The implications stretch far beyond Netanyahu. If a sitting leader can wage a domestic and international campaign to pardon himself, then accountability collapses. How can any citizen believe the justice system exists for the public, rather than for the powerful? In Russia and Turkey, they cannot. Israel cannot allow itself to join that list.
Yet the question is unavoidable: Should Israel consider a pardon in exchange for Netanyahu’s permanent retirement from public life? Opposition voices have floated the idea. It deserves consideration — but it comes with massive pitfalls. Such a deal would spare Netanyahu a verdict and spare Israel the catharsis of a resounding election defeat next fall — a defeat every credible poll suggests is on the horizon.
It could crown his fraudulent narrative of victimhood: Netanyahu the martyr, crucified by elites. That risks deepening the national wound rather than healing it. After all, a resounding Likud loss — a party now reeking with historically global levels of corruption — is oxygen Israel desperately needs.
There’s also a practical problem: Israeli law offers no clean mechanism to tie a pardon to a permanent political ban.
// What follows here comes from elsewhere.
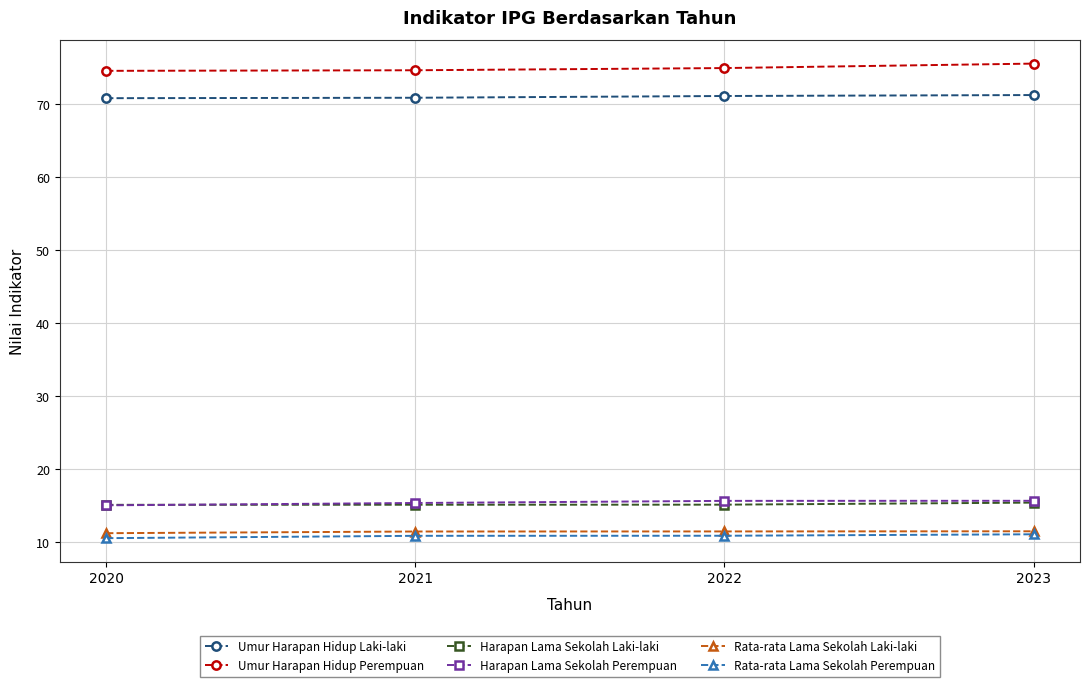

What is the sum of all Harapan Lama Sekolah Laki-laki values?

60.9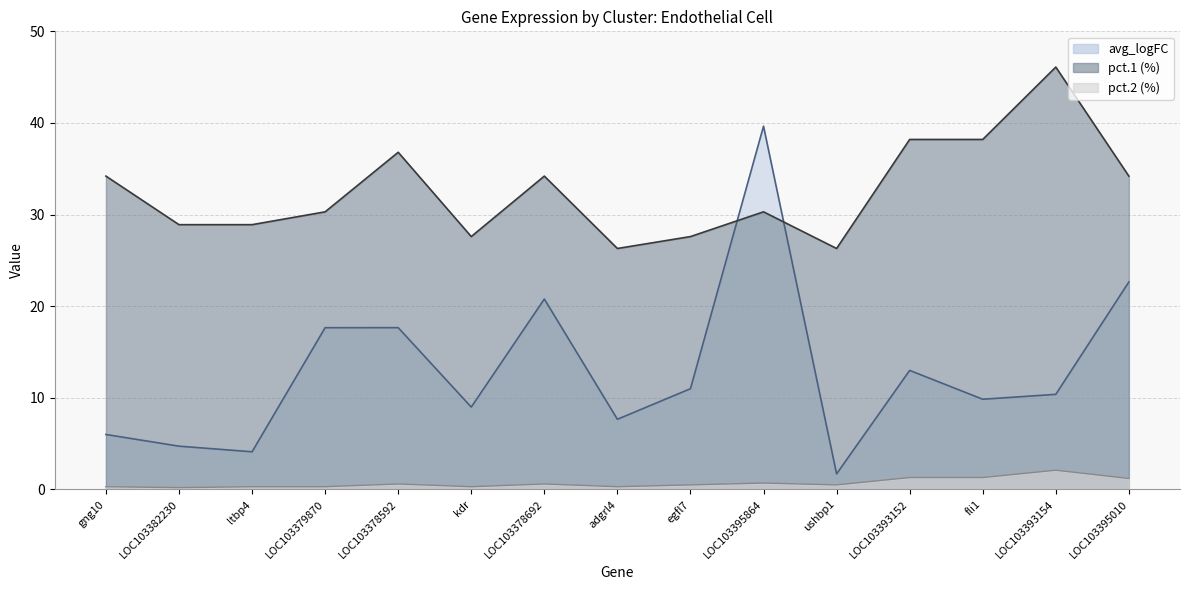

At which label does pct.2 reach its peak?

LOC103393154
One could sign a document or make a declaration — but enforcement would rely entirely on trust. And who trusts Netanyahu? The only reliable barrier would be a formal “moral turpitude” finding — until his loyalists rewrite that statute too.
There’s another reason not to wait for an electoral loss: It is obvious to anyone paying attention that Netanyahu’s camp will try to skew or even falsify the results of an election. The obsession with power is absolute. They will surely attempt to disqualify Arab parties that are an important element of the opposition. Expect efforts to suppress Arab turnout, perhaps even stoking street violence to frighten voters away from the polls. Those who think this warning is cynical simply do not know the players involved. They have no limits.
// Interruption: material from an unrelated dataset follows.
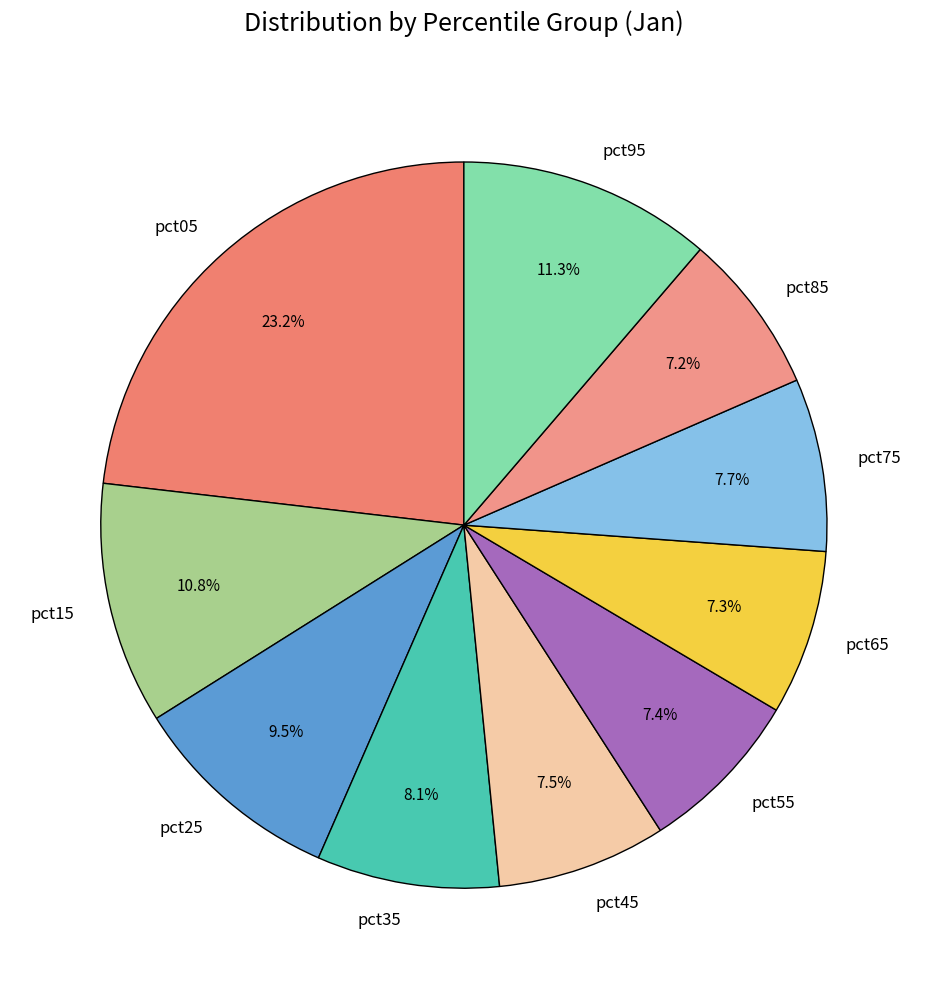

Is there any slice that represents more than half of the pie?

No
The venom Netanyahu has injected into Israel’s civic bloodstream is a clear and present danger to the state’s future. To understand how deep the rot goes, Netanyahu’s bot machine — he has one, like Putin — is busily convincing his credulous and confused flock, via WhatsApp groups and such, that Israel’s security organizations purposely enabled Oct. 7 to weaken him politically.
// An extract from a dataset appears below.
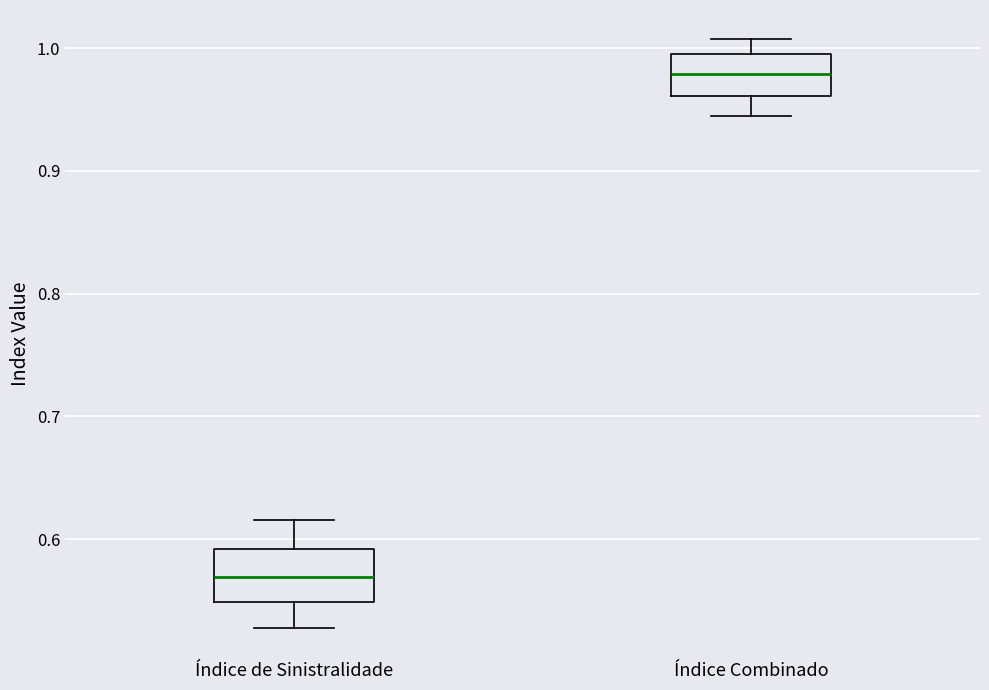

Which box's median line is the highest?

Índice Combinado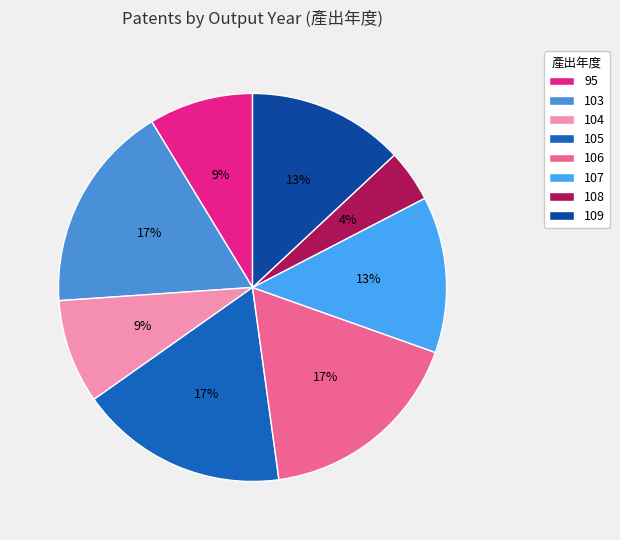

Is there any slice that represents more than half of the pie?

No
Such danger, annoyingly, is why I reluctantly believe a pardon should be considered, but on one immovable condition: a full personal admission of guilt and apology — spoken aloud by Netanyahu himself, followed by resignation amid a moral turpitude that would keep him and his poison out of politics. Only that could puncture the cultish bubble sustaining him. And absolutely, under no circumstances, should a pardon allow him to retain or regain power. A leader cannot be pardoned for abusing power and then allowed to keep the very same power.
Years ago, between Israel’s endless election cycles, Netanyahu went on TV and swore he would never weaken the judiciary or interfere in his own trial. “No tricks and no shticks,” he promised — an immortal phrase. Israelis got tsunamis of tricks, and rivers of shticks, and this was no surprise. Now comes Olympic-level hypocrisy as the cherry on top.
This same Netanyahu once claimed, in the 1990s, that prime ministers must be term-limited because power corrupts. And in 2008, attacking then-Prime Minister Ehud Olmert, he said: “A prime minister who is up to his neck in investigations has no moral or public mandate to make such fateful decisions for the State of Israel. There is a real and well-founded fear he will make decisions based on political survival, not the national interest.”
The only thing that has changed since then is the identity of the man up to his neck. Israel must not permit this man to stand above the law. Let Trump threaten tariffs if he wants; the US Supreme Court will have to declare those illegal too.
What a world! I have a dream, and in my dream my children and my children’s children live in a world where leaders are judged by the content of their character.